__Data supplied__.
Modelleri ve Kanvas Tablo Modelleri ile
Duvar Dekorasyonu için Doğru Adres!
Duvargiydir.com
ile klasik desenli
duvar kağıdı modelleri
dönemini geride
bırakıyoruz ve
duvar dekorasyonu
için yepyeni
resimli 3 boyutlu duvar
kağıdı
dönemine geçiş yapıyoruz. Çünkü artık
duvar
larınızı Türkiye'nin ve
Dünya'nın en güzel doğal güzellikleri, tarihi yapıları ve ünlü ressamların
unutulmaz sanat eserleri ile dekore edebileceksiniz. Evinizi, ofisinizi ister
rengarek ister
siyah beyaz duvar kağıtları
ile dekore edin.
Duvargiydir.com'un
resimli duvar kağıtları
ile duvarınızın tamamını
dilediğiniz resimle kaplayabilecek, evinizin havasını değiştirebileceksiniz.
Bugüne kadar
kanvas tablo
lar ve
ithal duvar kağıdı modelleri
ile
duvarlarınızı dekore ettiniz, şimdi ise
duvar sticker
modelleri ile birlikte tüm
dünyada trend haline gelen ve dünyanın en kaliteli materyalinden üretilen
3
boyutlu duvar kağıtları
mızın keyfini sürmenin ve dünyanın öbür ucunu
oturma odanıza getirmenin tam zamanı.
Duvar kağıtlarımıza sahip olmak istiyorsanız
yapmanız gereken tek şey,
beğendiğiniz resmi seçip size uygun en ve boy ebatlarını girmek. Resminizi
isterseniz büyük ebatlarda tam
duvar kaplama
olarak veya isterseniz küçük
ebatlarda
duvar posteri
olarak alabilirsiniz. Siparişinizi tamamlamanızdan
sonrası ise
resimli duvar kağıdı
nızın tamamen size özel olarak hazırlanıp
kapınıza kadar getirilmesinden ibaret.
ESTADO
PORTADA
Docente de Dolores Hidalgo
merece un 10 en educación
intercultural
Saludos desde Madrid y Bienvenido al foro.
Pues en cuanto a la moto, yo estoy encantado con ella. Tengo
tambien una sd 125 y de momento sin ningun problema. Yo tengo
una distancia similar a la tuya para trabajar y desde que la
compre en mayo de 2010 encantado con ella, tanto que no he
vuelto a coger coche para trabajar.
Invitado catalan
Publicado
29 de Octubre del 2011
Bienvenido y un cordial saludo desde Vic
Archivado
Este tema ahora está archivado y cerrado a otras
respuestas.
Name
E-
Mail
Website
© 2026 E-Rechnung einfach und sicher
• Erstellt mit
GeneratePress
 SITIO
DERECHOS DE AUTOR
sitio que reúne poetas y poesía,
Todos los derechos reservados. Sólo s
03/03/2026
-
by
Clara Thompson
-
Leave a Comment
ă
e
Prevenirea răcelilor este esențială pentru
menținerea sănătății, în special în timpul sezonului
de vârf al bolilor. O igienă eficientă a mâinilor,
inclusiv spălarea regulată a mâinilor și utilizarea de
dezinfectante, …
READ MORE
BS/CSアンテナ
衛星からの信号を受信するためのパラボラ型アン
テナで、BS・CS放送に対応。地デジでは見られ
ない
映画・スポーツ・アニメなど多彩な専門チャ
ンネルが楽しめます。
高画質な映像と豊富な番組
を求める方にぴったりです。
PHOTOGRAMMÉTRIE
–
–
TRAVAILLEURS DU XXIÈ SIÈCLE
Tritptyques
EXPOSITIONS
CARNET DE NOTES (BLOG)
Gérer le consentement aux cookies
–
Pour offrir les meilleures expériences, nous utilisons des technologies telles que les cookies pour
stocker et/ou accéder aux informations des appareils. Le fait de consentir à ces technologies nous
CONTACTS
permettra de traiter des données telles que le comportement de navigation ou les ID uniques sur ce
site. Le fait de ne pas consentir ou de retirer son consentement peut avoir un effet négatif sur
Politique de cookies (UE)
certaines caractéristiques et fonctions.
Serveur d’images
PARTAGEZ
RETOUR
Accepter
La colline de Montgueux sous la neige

__Work item__. Output the listing above word for word, from the opening line through the line that contains "larınızı Türkiye'nin ve", and leave out everything after it.

__Reply__.
Modelleri ve Kanvas Tablo Modelleri ile
Duvar Dekorasyonu için Doğru Adres!
Duvargiydir.com
ile klasik desenli
duvar kağıdı modelleri
dönemini geride
bırakıyoruz ve
duvar dekorasyonu
için yepyeni
resimli 3 boyutlu duvar
kağıdı
dönemine geçiş yapıyoruz. Çünkü artık
duvar
larınızı Türkiye'nin ve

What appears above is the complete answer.